Rising debt service costs and the need to set aside more funds for bad loans have one Bay Street analyst slashing his price targets for the Big Six banks.
Veritas Investment Research financial services analyst Nigel D’Souza pointed to a recent sharp sell-off among Canada’s biggest banks and cautioned that there was further downside risk in the sector. The firm expects provisions for credit losses, or the amount of capital set aside for bad loans, over 2024 to run higher than pre-pandemic levels, assuming central banks don’t opt for a dovish pivot in their rate hikes.
“We expect debt servicing costs to increase to a record high in 2023 and expect (provisions for credit losses) to accelerate and potentially peak in 2024 with inflationary pressures, rapidly rising rates, and provisions for performing loans under IFRS 9 likely pulling forward the recognition of (provisions for credit losses),” D’Souza said in an Oct. 4 note to clients.
D’Souza added that over the medium term, Veritas is forecasting a high single-digit decline in adjusted earnings among the Big Six banks.
While D’Souza upgraded the Bank of Nova Scotia to a “Buy,” the firm lowered its price target to $72 from $80. The change largely stems from softer growth in the bank’s Latin American businesses and rising credit losses heading into a recessionary environment.
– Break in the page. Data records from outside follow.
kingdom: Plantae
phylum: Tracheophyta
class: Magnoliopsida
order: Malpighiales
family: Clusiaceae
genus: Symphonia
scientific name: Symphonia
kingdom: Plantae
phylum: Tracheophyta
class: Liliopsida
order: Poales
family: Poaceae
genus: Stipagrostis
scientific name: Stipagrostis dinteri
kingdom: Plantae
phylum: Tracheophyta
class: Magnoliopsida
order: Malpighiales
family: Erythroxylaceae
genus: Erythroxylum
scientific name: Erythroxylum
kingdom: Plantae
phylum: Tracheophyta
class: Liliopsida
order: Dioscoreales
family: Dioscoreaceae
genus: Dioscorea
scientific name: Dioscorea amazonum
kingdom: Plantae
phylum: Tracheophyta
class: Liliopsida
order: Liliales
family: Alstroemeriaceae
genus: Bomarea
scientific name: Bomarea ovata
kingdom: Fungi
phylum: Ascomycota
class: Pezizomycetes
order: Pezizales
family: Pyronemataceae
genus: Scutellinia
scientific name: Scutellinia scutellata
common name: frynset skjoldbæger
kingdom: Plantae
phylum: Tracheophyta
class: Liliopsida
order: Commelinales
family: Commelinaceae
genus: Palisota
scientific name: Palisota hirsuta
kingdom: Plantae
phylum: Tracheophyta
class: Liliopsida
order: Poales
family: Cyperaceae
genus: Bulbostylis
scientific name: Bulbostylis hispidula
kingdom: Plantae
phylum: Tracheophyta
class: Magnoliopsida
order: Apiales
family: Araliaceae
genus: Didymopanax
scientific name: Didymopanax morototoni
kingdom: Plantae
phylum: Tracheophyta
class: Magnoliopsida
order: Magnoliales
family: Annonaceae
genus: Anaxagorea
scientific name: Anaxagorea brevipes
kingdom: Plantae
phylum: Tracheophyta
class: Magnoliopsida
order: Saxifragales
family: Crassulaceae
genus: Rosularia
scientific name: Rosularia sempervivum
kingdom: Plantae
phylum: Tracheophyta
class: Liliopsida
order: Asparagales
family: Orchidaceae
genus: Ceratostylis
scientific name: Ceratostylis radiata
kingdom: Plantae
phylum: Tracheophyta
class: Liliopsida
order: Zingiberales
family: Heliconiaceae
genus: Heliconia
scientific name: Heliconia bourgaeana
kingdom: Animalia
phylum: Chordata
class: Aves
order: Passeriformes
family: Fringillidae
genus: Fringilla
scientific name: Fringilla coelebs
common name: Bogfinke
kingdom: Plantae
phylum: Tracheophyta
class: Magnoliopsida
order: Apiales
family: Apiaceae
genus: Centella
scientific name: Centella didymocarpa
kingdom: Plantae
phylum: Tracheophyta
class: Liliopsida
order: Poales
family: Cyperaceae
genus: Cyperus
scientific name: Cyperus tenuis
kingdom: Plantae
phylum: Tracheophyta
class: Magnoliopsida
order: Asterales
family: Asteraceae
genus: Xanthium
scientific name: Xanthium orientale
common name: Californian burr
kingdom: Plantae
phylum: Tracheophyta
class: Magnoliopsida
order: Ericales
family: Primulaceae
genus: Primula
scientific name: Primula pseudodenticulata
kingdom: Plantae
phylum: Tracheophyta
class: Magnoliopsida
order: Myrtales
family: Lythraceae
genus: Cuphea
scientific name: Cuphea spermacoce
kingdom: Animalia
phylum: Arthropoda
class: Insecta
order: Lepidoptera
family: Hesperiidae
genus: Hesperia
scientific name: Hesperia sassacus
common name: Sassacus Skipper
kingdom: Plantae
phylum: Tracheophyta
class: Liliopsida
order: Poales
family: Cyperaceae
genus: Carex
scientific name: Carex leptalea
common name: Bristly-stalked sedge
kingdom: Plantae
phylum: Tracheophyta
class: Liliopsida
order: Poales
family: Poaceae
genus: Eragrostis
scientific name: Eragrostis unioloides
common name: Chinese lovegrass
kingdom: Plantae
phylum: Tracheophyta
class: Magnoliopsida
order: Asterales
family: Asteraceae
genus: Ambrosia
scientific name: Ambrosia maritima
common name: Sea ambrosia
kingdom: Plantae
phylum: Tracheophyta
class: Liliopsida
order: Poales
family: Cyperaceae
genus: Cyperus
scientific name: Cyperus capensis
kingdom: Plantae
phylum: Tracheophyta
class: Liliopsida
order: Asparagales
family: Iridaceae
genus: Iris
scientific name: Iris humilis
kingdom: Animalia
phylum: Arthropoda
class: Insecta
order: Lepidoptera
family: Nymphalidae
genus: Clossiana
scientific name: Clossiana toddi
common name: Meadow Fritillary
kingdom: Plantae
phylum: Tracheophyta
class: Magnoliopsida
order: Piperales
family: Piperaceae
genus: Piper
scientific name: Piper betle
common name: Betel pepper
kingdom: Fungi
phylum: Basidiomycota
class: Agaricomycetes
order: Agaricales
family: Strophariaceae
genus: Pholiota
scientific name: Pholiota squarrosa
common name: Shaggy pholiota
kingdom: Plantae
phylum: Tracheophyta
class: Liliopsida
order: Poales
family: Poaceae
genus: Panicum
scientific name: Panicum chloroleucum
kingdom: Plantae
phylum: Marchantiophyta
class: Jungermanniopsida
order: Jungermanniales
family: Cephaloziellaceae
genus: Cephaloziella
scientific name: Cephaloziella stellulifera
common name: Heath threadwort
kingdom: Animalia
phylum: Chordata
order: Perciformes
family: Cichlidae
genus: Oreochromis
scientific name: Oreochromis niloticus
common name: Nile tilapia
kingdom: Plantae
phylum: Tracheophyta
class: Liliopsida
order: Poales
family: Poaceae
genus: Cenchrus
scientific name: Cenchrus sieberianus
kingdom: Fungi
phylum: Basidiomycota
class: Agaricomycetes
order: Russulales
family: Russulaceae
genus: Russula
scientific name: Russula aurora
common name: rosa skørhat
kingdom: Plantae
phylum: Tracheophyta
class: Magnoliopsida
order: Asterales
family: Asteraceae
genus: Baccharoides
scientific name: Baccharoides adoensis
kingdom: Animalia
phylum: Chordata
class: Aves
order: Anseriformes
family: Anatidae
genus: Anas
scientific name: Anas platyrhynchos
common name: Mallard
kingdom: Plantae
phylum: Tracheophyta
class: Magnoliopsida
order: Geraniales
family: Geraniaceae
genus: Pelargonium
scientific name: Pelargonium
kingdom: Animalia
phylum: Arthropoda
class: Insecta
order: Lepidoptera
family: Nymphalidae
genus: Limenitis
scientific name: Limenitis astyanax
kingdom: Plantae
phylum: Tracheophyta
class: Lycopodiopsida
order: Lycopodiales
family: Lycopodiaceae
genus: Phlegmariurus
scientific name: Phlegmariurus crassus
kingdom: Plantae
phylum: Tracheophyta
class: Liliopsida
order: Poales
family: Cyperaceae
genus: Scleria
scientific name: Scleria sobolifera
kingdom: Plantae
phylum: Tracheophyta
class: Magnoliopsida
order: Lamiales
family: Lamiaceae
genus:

D’Souza noted that the unexpected shift in leadership that will see Brian Porter retiring in January raises some uncertainty, but the current share price would give investors an “attractive risk-reward skew.”
Toronto-Dominion Bank was maintained as a “Buy” and stands as Veritas’ top pick among the Big Six, though the expectation of low single-digit earnings declines brought the firm’s new valuation to $88 per share from $96. TD should come out of the recession relatively unscathed as TD’s US$13.4-billion acquisition of Tennessee-based regional bank First Horizon Corp. is expected to close early next year, bringing some earnings upside.
The Royal Bank of Canada’s target price was revised from $129 per share to $124 as Veritas expects moderate downside for the bank heading into a recession. That said, D’Souza expects RBC to remain stable with only low single-digit declines in earnings.
National Bank of Canada received an upgrade to “Reduce” and the revised target price edged down to $88 per share from $89. D’Souza noted that the firm preferred National Bank for its lower loan-loss provision ceiling in a recession, describing the bank as a “low-risk, low-reward play.”
Veritas downgraded the Bank of Montreal to “Sell,” knocking its target price to $113 per share from $134 as it considers the bank to be more exposed to credit risks in the face of a recession with a loan portfolio heavily weighted toward commercial loans.
The Canadian Imperial Bank of Commerce also received a downgrade to “Sell” and its target price was taken down to $55 per share from $72. D’Souza noted he sees substantial downside for CIBC heading into a recession as higher provisions for credit losses would weigh on earnings.
After enjoying outsized earnings and record stockpiles of excess capital during the pandemic, the banks have been treading on shakier ground this year as rising rates hampered borrowing demand and concerns about a potential recession rise.
Over the course of the year, bank shares are all in the red: Scotiabank has slipped 27 per cent to $66.26; TD stock is down 12 per cent to $87.17; RBC shares have fallen nearly seven per cent to $127.37; National Bank shares are down 10 per cent to $89.37; BMO is off 12 per cent to $123.78; and CIBC’s stock fell 18 per cent to $61.07.